Mungkin benar apa yang diucap Feri Sapran Edi, “Kekuasaan dalam Demokrasi Harus Direbut dengan Kekuasaan” Kalimat itu terkesan kontradiksi karena prinsip demokrasi yang seluas-luasnya untuk rakyat, tanpa pandang kasta. Namun, melihat fakta politik hari ini, prinsip demokrasi justru antitesa dengan fakta-fakta empirik dalam arena kekuasaan. Kalimat itu bisa juga berarti benar karena “kekuasaan’ yang dimaksud adalah afiliasi dengan penguasa dan kekuatan basis ekonomi.  

Nama-nama aktifis Bengkulu diatas bukanlah deret nama yang dekat dengan kekuasaan (ekonomi politik) namun mereka selalau lekat dengan aspirasi rakyat tapi mereka gagal dalam politik kekuasaan, entah apa sebab?

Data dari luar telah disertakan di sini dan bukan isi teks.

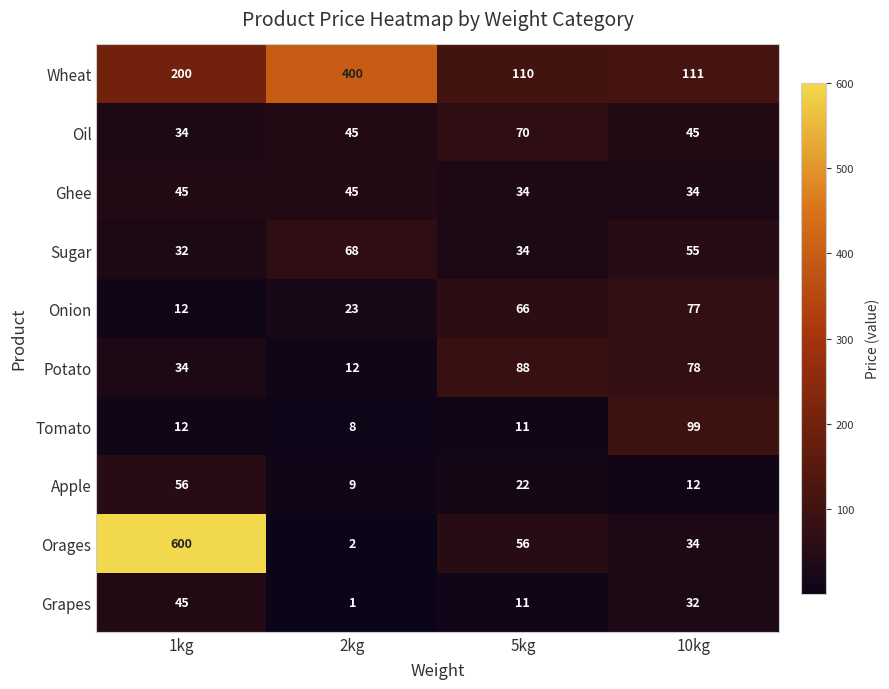

At which category is the sum across all series the highest?

1kg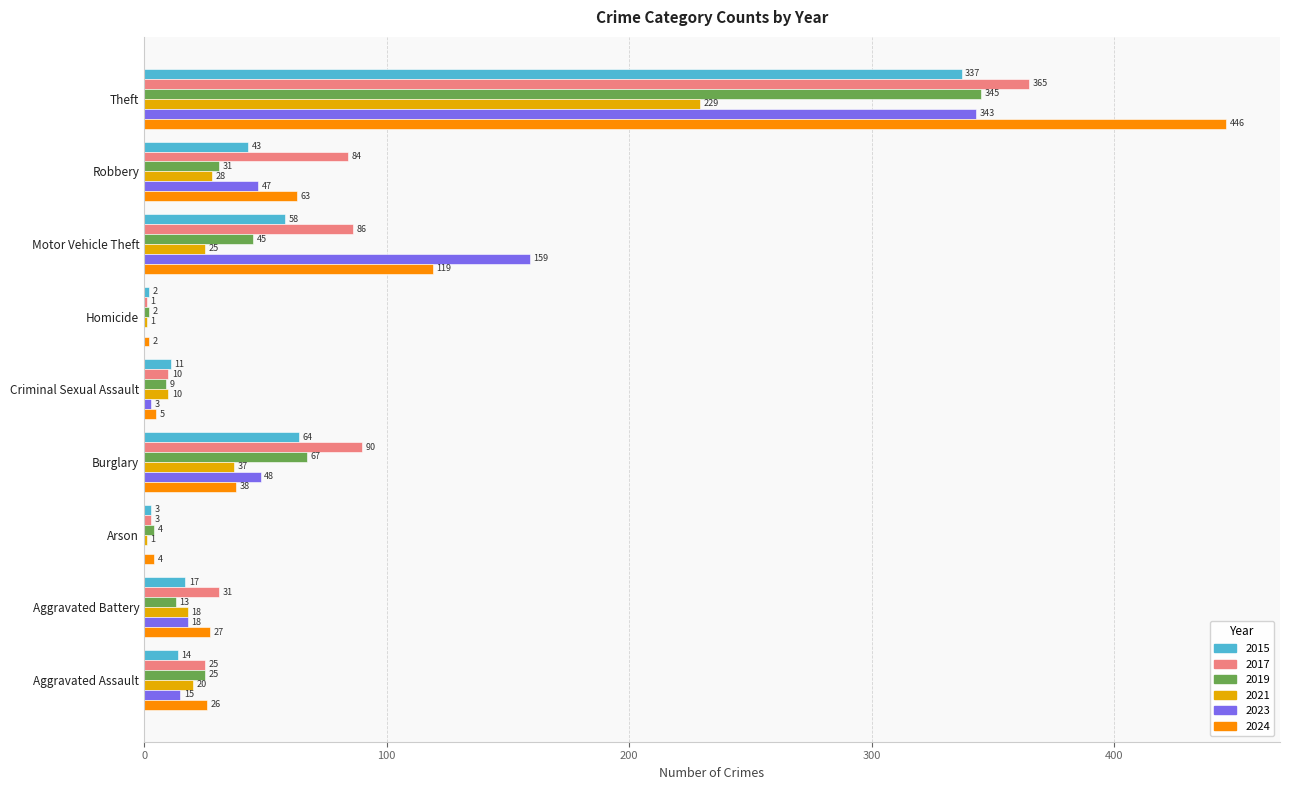

What is the greatest value displayed?

446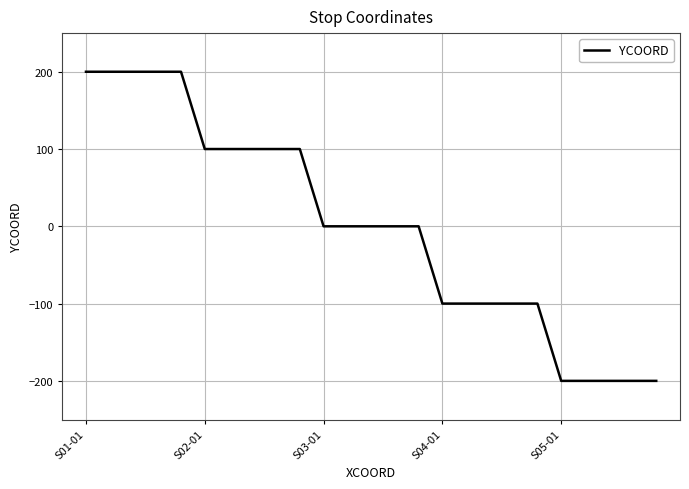

What is the difference between the maximum and minimum values?

400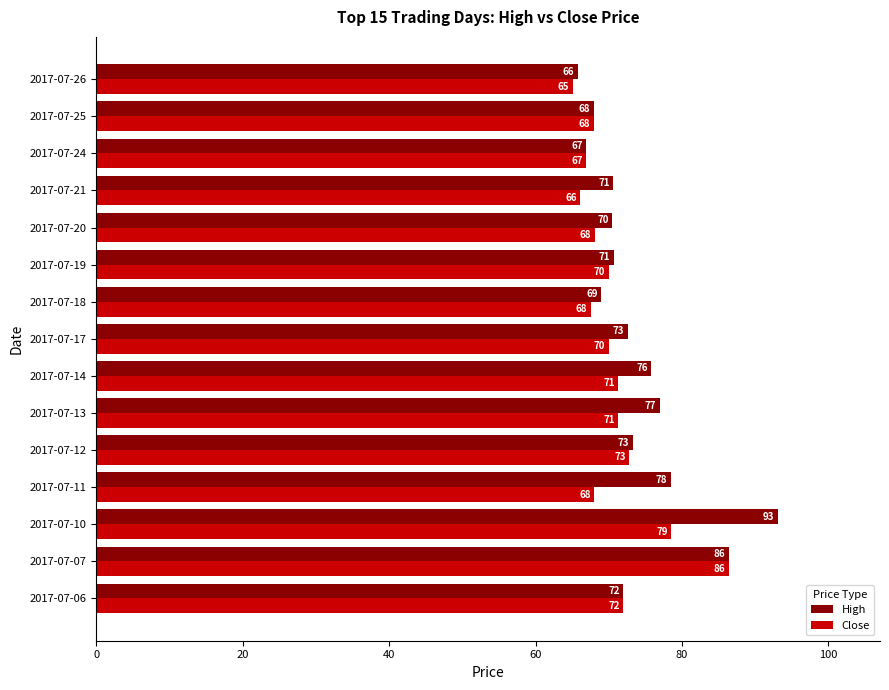

Which series has the largest range (max minus min)?

High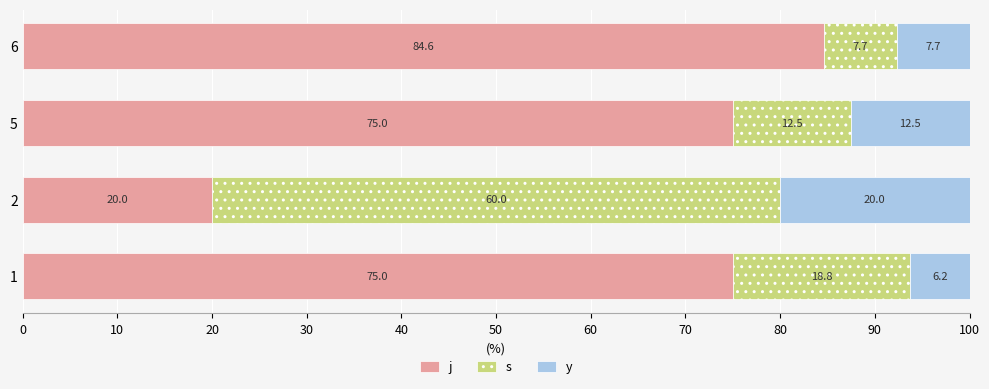

What is the total value across all series at 6?

100.0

Memang tidaklah baik berkesimpulan diawal namun politik bukanlah matematik yang runut tanpa bisa diasumsi. Dalam matematika, simbol ‘sama dengan’ tidak mungkin muncul tanpa didahuli simbol ‘tambah kurang’ atau ‘bagi kali’ namun, dalam politik tidaklah demikian. 

Editorial ini bukan pula bermaksud mengukur kapasitas mereka yang menempuh jalan mulus menuju kekuasaan namun sebuah catatan demokrasi kita yang sempit bagi kaum yang hanya ‘punya lidah tanpa rasa’.

Mereka, Aktifis Bengkulu atau apalah namanya, yang jelas selama ini mereka menjadi penghias diskursus politik kita, gigit jari disaat jalan mulai terjal.